Aussie traders shrugged off top-tier data last week in favor of pricing in global trade war updates. Will we see the same themes this week?
Unlike last week, Australia only has a handful of reports on the docket. What’s more, they’re mostly surveys rather than actual economic data.
The AIG construction index started the week with an upgrade from its February reading. It will be followed by the NAB business confidence tomorrow at 1:30 am GMT; Westpac consumer sentiment on Wednesday at 12:30 am GMT, and a speech by RBA Governor Lowe in Perth on the same day at 5:05 am GMT. Keep your eyes peeled for any remarks over the brewing trade war between China and the U.S.!
The fun will continue with the MI inflation expectations on Thursday at 1:00 am GMT and the home loans data that will follow thirty minutes later.
Last but not the least is the RBA’s financial stability review on Friday at 1:30 am GMT where the central bank will publish its bi-annual assessment of the current condition of the financial system and enumerate the potential risks to financial stability.
Overall risk sentiment
Since there aren’t not major market-movers scheduled this week, it’s likely that the Aussie will once again take cues from risk sentiment (read: trade war updates).
We know from Lowe’s speeches last month that he considers Trump’s tariff plans “highly regrettable and bad policy,” and that he calls for parties to “sit still and do nothing.”
This week we should watch how China and the U.S. respond to each other’s’ growing list of tariff plans. Word around the hood is that some market players aren’t really pricing them in until one of the parties actually implements a proposal. Make sure you stick around in case it happens this week!
Last Week’s Price Review
The Aussie is currently on track on closing out the week on another mixed note (as of 6:00 am GMT). And looking at the overlay of AUD pairs and gold prices below, we can see that the Aussie didn’t really track gold prices this week.
And while the Aussie’s price action looks kinda messy, the Aussie’s price action was actually somewhat uniform. It just so happens that the Loonie and the Kiwi were also in play.
We can get a clearer view of the Aussie’s price action by simply removing AUD/CAD and AUD/NZD from the overlay.
Anyhow, if gold didn’t drive the Aussie’s price action, then what did? Well, the Aussie was apparently taking directional cues from risk sentiment. And risk sentiment, in turn, was driven almost exclusively by updates related to the trade spat between the U.S. and China.
As for specifics, the Aussie started the trading week on a weak footing despite the lack of direct negative catalysts (and rising gold prices to boot).

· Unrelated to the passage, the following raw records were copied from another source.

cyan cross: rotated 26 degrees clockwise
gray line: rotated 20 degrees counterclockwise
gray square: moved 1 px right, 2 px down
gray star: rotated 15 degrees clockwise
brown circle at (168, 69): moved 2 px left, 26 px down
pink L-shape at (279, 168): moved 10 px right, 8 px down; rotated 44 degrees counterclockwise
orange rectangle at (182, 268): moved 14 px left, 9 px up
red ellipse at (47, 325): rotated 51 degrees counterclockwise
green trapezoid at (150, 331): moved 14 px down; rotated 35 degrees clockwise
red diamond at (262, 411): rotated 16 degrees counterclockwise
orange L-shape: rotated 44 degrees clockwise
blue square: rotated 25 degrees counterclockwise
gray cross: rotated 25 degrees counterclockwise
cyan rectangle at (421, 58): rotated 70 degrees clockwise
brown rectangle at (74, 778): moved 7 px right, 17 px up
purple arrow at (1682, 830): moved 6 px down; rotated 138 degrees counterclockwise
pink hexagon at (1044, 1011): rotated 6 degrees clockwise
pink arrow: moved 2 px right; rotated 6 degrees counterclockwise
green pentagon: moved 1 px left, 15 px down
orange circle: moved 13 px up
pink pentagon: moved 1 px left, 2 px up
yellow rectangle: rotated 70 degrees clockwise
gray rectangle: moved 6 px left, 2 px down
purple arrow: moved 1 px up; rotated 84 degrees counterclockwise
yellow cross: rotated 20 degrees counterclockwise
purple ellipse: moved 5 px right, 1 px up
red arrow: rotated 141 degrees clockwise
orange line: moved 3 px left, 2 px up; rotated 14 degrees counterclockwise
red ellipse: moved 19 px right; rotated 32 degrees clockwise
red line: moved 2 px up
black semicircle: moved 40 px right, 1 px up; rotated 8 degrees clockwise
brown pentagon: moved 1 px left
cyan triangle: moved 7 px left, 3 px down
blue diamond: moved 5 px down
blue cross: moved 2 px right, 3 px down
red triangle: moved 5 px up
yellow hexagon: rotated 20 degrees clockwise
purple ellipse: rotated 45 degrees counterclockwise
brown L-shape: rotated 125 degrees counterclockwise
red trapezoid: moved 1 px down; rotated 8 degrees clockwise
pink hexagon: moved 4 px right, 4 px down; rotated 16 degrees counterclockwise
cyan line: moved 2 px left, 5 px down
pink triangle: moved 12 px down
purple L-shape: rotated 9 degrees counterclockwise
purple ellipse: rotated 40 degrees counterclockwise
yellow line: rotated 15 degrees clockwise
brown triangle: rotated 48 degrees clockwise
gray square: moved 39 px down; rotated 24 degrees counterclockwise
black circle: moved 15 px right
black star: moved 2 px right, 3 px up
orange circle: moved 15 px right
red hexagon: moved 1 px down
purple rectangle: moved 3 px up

However, risk aversion was the dominant sentiment on Monday, thanks to news over the weekend that China imposed tariffs on U.S. goods as retaliation against Trump’s tariffs on imported aluminum and steel.
The Aussie then began to find support and climb higher on Tuesday as risk aversion began to fade and risk-taking showed signs of returning.
The RBA also gave its latest monetary policy statement on Tuesday. RBA Guv’nah Lowe merely repeated the RBA’s generally optimistic outlook on the Australian economy while also reiterating the RBA’s warning that “An appreciating exchange rate would be expected to result in a slower pick-up in economic activity and inflation than currently forecast.”
Overall, however, the RBA didn’t really have anything new to say, which is likely why the Aussie’s reaction was muted.
However, it’s worth noting that the Aussie began to weaken against its fellow comdolls while trading sideways against the Greenback and the pound while continuing to trade higher against the rest of its peers.
And this implies that the Aussie became vulnerable to opposing currency price action after the RBA statement.
At any rate, the Aussie saw uniform price action again come Wednesday when the Aussie broadly jumped after Australia’s retail sales report exceeded expectations (0.6% vs. 0.3% expected, 0.2% previous).
However, risk aversion was the dominant sentiment at the time, thanks to reports that China upped the ante by quickly announcing that they’ll reciprocate Trump’s plans to slap tariffs on 1,300 Chinese goods by slapping tariffs on 106 U.S. goods to tune of $50 billion. And that eventually wore the Aussie down.
Fortunately for Aussie bulls, risk sentiment began to improve as fears of a full-scale trade war began to ebb after Trump tweeted that “We are not in a trade war with China” and the Chinese ambassador to the U.S. said that “Negotiation would still be our preference but it takes two to tango.”
As to why the Aussie weakened, there’s no clear reason for that. Gold was sliding, though, and it’s possible that the Aussie was taking directional cues again since trade war jitters were easing at the time. Of course, another possibility is profit-taking, given that the Aussie did have a good run at that point.
Whatever caused the Aussie to slide, it soon became apparent that the risk-on vibes continued to fuel demand for the Aussie since the Aussie began tilting to the upside again.
However, the Aussie’s rally stalled when risk aversion began to reappear after Trump raised the stakes and reignited trade war fears by ordering an additional $100 billion worth of tariffs against China. And that’s where we stand at the moment.